Stored data entries
▬▬▬

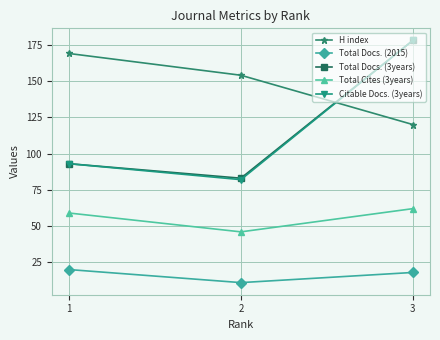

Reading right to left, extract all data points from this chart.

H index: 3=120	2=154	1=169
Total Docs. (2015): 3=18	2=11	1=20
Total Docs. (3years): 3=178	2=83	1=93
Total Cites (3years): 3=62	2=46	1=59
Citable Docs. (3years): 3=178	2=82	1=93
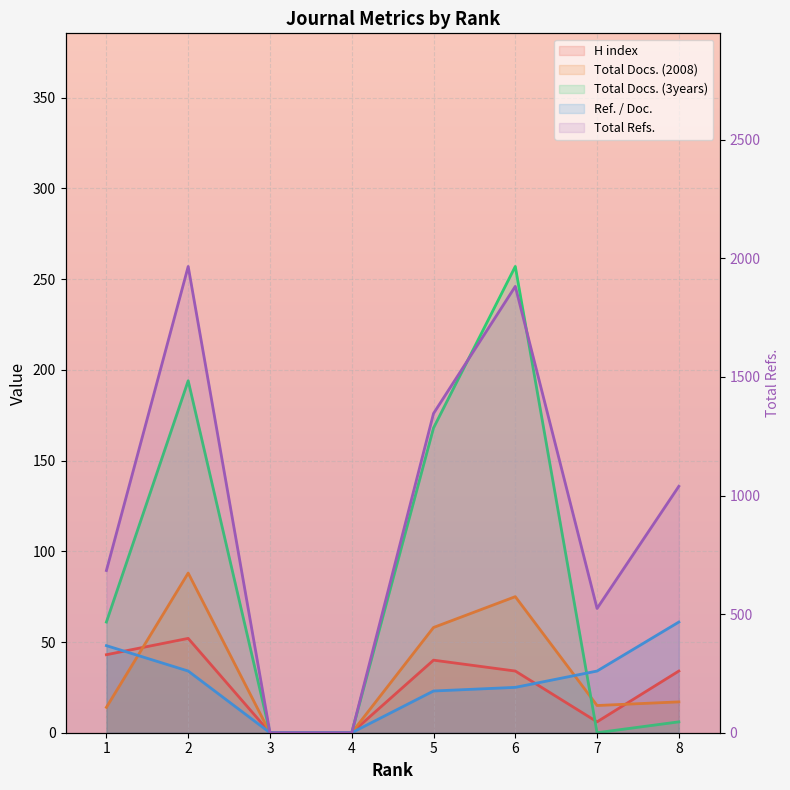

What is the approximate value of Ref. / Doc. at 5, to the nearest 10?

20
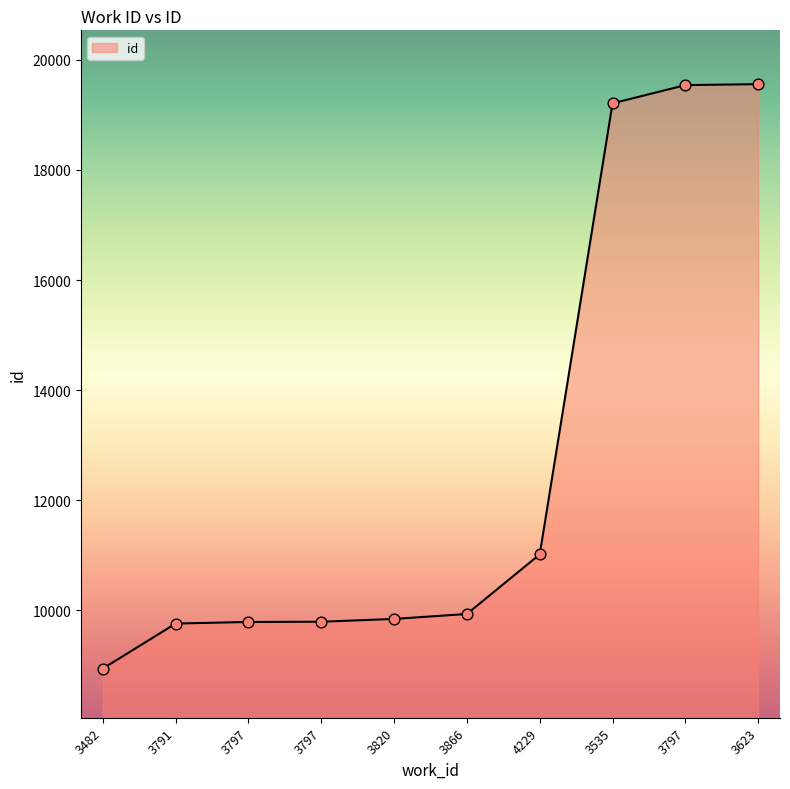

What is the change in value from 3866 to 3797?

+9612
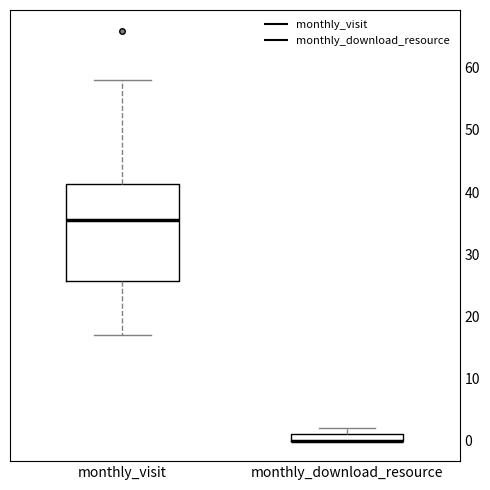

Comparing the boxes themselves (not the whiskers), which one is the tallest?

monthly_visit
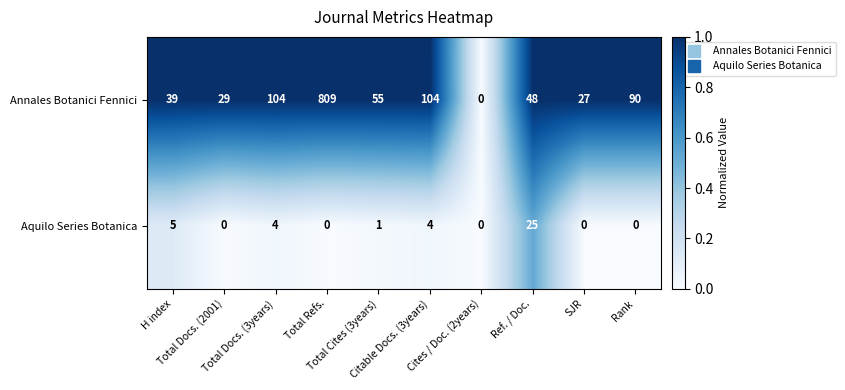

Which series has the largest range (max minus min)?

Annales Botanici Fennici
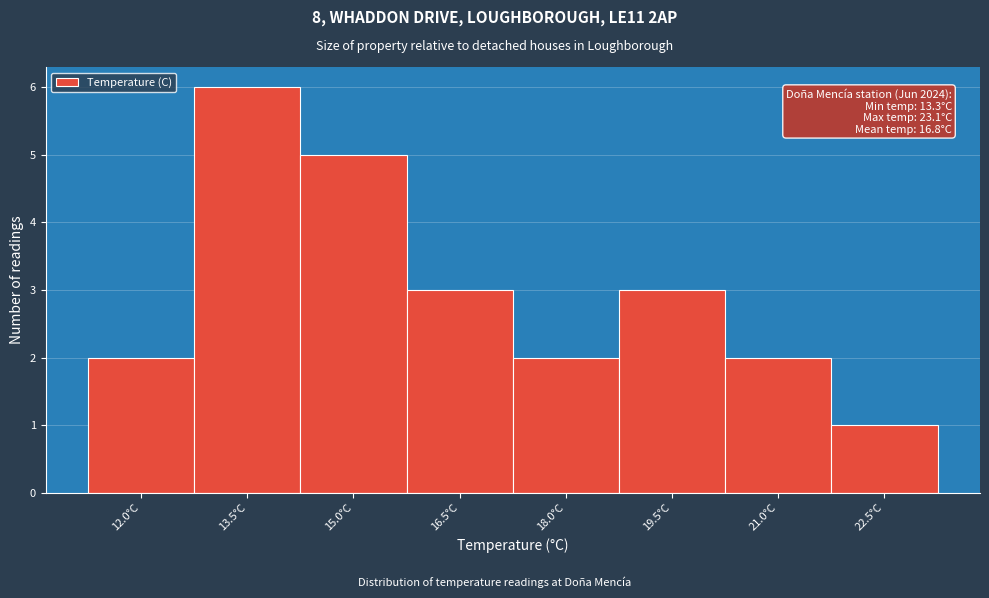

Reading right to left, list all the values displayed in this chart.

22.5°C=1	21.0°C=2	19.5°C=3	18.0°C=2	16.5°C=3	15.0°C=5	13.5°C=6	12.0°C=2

▬▬▬

Copy out every line of the records above word for word, omitting the pictures.

*Written answer*
Reading right to left, extract all data points from this chart.

H index: 3=120	2=154	1=169
Total Docs. (2015): 3=18	2=11	1=20
Total Docs. (3years): 3=178	2=83	1=93
Total Cites (3years): 3=62	2=46	1=59
Citable Docs. (3years): 3=178	2=82	1=93

What is the approximate value of Ref. / Doc. at 5, to the nearest 10?

20

What is the change in value from 3866 to 3797?

+9612

Comparing the boxes themselves (not the whiskers), which one is the tallest?

monthly_visit

Which series has the largest range (max minus min)?

Annales Botanici Fennici

Reading right to left, list all the values displayed in this chart.

22.5°C=1	21.0°C=2	19.5°C=3	18.0°C=2	16.5°C=3	15.0°C=5	13.5°C=6	12.0°C=2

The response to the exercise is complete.